Dr. Enayatullah Babür Farahmand, Afgan Cumhurbaşkanı Eşref Gani’yi de “Kimseye haber vermeden yanındaki en güvendiği iki adamı ile birlikte kaçmış. Önce Tacikistan’a sonra da Umman’a gitmiş. Afganistan’ın bu durumları yaşamasının en büyük sorumlularından biri kendisidir” diye eleştirdi.
HAYALİ ORDU
Peki Afganistan Ordusu neden hiç direnmemiş, kentler teker teker Taliban’ın eline geçmişti? Bu soruya Afganistan Milli Uzlaşı Yüksek Konseyi 1. Başkan Yardımcısı Dr. Enayatullah Babür Farahmand’ın yanıtı şu oluyor: “ABD, kurumlara değil şahıslara yatırım yaptı. Şahıslar güç kazanırken, kurumların içi boşaldı. Bu kurumlardan biri de askeriyemizdi. Kolordumuzda 15 bin askerimiz olduğunu biliyorduk. Ancak öğrendik ki gerçekte 3 bin kişi varmış. Hayali bir ordumuz varmış. Dışardan güçlü olduğunu söyleseler de, hem silah hem de eğitim konusunda niteliksiz bırakıldı. Bunları görüyorduk, eleştiriyorduk ama sonuç alamıyorduk. ABD’ye inanan bu millet uçakların kanatlarına, tekerlerine tutunmaya çalışırken düştü ve öldü. ABD’nin kurbanı oldu.”
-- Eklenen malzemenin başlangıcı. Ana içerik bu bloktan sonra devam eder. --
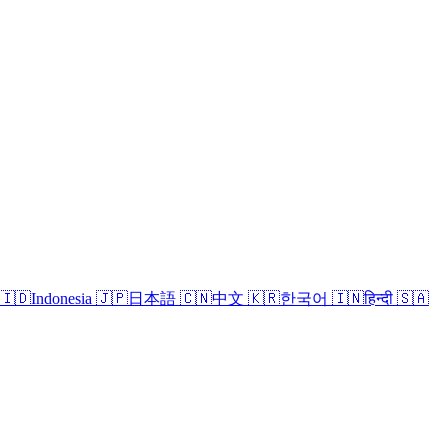
🇮🇩
Indonesia
🇯🇵
日本語
🇨🇳
中文
🇰🇷
한국어
🇮🇳
हिन्दी
🇸🇦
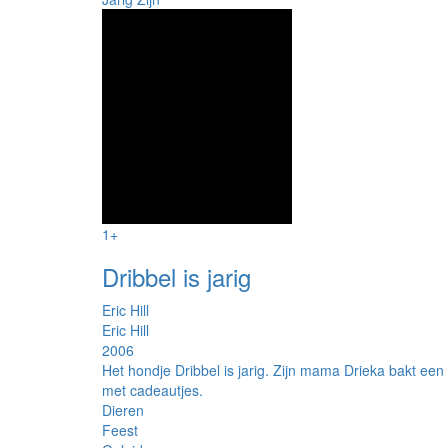
1+
Dribbel is jarig
Eric Hill
Eric Hill
2006
Het hondje Dribbel is jarig. Zijn mama Drieka bakt een 
met cadeautjes.
Dieren
Feest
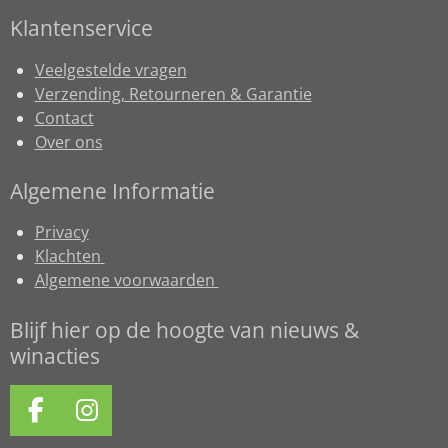
Klantenservice
Veelgestelde vragen
Verzending, Retourneren & Garantie
Contact
Over ons
Algemene Informatie
Privacy
Klachten
Algemene voorwaarden
Blijf hier op de hoogte van nieuws &
winacties
F
I
a
n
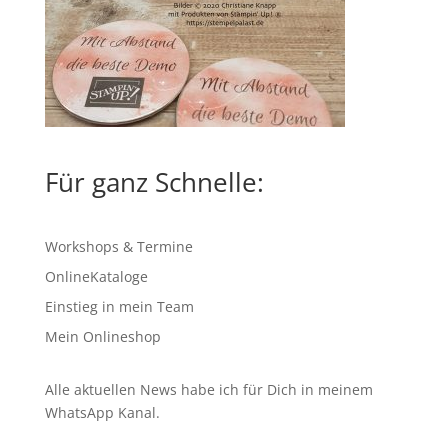
Für ganz Schnelle:
Workshops & Termine
OnlineKataloge
Einstieg in mein Team
Mein Onlineshop
Alle aktuellen News habe ich für Dich in meinem
WhatsApp Kanal
.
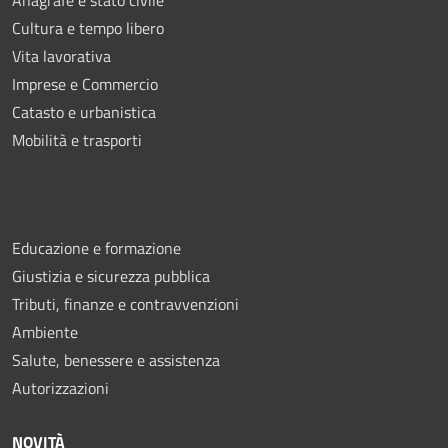
Cultura e tempo libero
Vita lavorativa
Imprese e Commercio
Catasto e urbanistica
Mobilità e trasporti
Educazione e formazione
Giustizia e sicurezza pubblica
Tributi, finanze e contravvenzioni
Ambiente
Salute, benessere e assistenza
Autorizzazioni
NOVITÀ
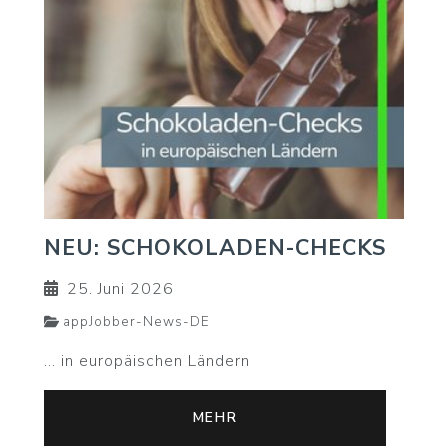
NEU: SCHOKOLADEN-CHECKS
25. Juni 2026
appJobber-News-DE
... in europäischen Ländern
MEHR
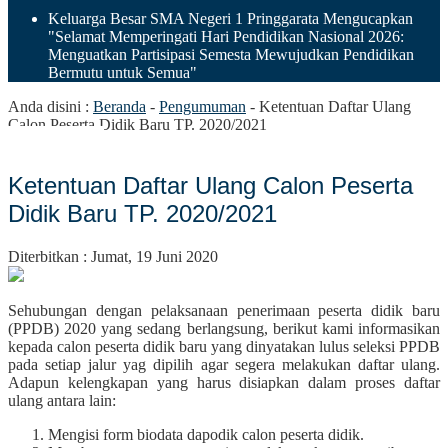
Keluarga Besar SMA Negeri 1 Pringgarata Mengucapkan
"Selamat Memperingati Hari Pendidikan Nasional 2026:
Menguatkan Partisipasi Semesta Mewujudkan Pendidikan
Bermutu untuk Semua"
Anda disini :
Beranda
-
Pengumuman
-
Ketentuan Daftar Ulang
Calon Peserta Didik Baru TP. 2020/2021
Ketentuan Daftar Ulang Calon Peserta
Didik Baru TP. 2020/2021
Diterbitkan : Jumat, 19 Juni 2020
Sehubungan dengan pelaksanaan penerimaan peserta didik baru
(PPDB) 2020 yang sedang berlangsung, berikut kami informasikan
kepada calon peserta didik baru yang dinyatakan lulus seleksi PPDB
pada setiap jalur yag dipilih agar segera melakukan daftar ulang.
Adapun kelengkapan yang harus disiapkan dalam proses daftar
ulang antara lain:
Mengisi form biodata dapodik calon peserta didik.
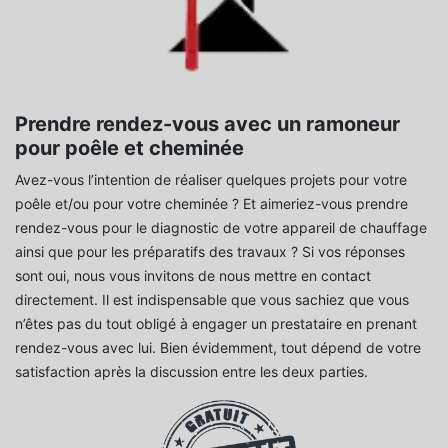
Prendre rendez-vous avec un ramoneur
pour poêle et cheminée
Avez-vous l’intention de réaliser quelques projets pour votre
poêle et/ou pour votre cheminée ? Et aimeriez-vous prendre
rendez-vous pour le diagnostic de votre appareil de chauffage
ainsi que pour les préparatifs des travaux ? Si vos réponses
sont oui, nous vous invitons de nous mettre en contact
directement. Il est indispensable que vous sachiez que vous
n’êtes pas du tout obligé à engager un prestataire en prenant
rendez-vous avec lui. Bien évidemment, tout dépend de votre
satisfaction après la discussion entre les deux parties.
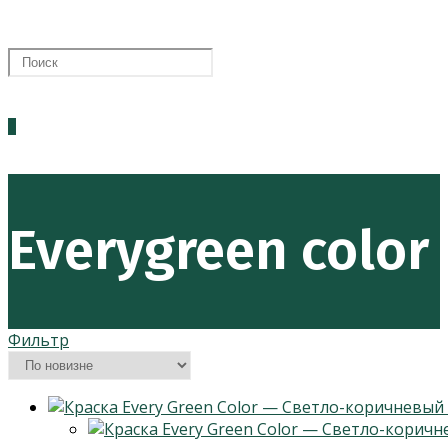
0
Everygreen color
Фильтр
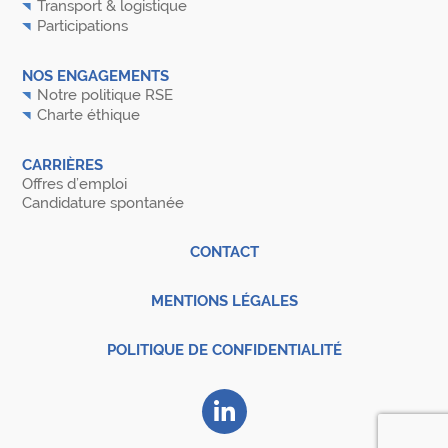
Transport & logistique
Participations
NOS ENGAGEMENTS
Notre politique RSE
Charte éthique
CARRIÈRES
Offres d’emploi
Candidature spontanée
CONTACT
MENTIONS LÉGALES
POLITIQUE DE CONFIDENTIALITÉ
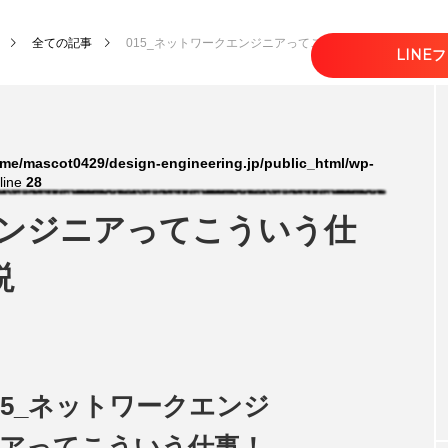
全ての記事
015_ネットワークエンジニアってこういう仕事！裏側まで
LINE
me/mascot0429/design-engineering.jp/public_html/wp-
line
28
エンジニアってこういう仕
説
15_ネットワークエンジ
アってこういう仕事！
TALİBAN İŞGALİN BİZZAT KENDİSİ
Farahmand’a, eski Ayasofya Camii Mehmet Boynukalın’ın Twitter hesabından yaptığı “Afgan halkının büyük çoğunluğuna göre Taliban işgale karşı duran bir milli mücadele hareketidir” şeklindeki sözlerini de soruyorum. Yanıtı şöyle oluyor: “Taliban işgale karşı olmak bir yana işgalin kendisidir. Taliban yüzünden bu ülke daha önce işgale uğramıştır.”